Mołdawskie władze wystąpiły ze zdecydowanym protestem po rozpoczęciu wiosennego poboru do rosyjskiej armii obywateli Federacji Rosyjskiej z Naddniestrza. Ambasador Rosji w Mołdawii został w trybie nagłym wezwany do mołdawskiego MSZ. Strona mołdawska uważa, że wiosenny pobór do rosyjskiej armii mężczyzn na stałe mieszkających w Mołdawii to jawna prowokacja Moskwy i pogwałcenie umów międzynarodowych.
Mimo żądań ze strony mołdawskiego wiceministra spraw zagranicznych Liliana Dari by przerwać pobór, Moskwa zrealizowała swój wiosenny plan.
Wesprzyj nas już teraz!
Minister Dari po raz kolejny potwierdził pozycję Kiszyniowa o konieczności jak najszybszego opuszczenia wojsk rosyjskich w Naddniestrzu i stworzeniu tam strefy zdemilitaryzowanej z mandatem międzynarodowym.

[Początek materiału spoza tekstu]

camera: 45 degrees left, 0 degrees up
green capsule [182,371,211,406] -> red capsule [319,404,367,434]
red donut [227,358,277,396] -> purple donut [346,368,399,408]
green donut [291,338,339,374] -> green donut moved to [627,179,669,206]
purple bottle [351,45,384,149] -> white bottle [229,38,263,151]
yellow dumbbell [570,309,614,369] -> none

Sami Rosjanie tłumacza się, że w realizacji mołdawskich żądań przeszkadza Ukraina. – Ukraina nie pozwala Federacji Rosyjskiej na tranzyt naszego sprzętu wojskowego znajdującego się w Mołdawii. A nawet jeśli taką zgodę otrzymamy, tranzyt naszej broni może okazać się wyjątkowo niebezpieczny – tłumaczy generał-pułkownik Aleksandr Lencow.
Kiszyniów niepokoją też pojawiające się coraz częściej w internecie informacje o werbowaniu do armii Federacji Rosyjskiej na terenie Naddniestrza obywateli mołdawskich. Zamieszczone w sieci zdjęcia potwierdzają, że sytuacje takie miały miejsce w mieście Tigina na południowym –wschodzie Mołdawii.
Konflikt między Kiszyniowem a nie uznawaną przez świat Naddniestrzańską Republiką Mołdawska rozpoczął się w roku 1989. Zgodnie z rosyjsko-mołdawskim porozumieniem z 1992 roku, na terenie Naddniestrza stacjonuje rosyjski kontyngent sił pokojowych.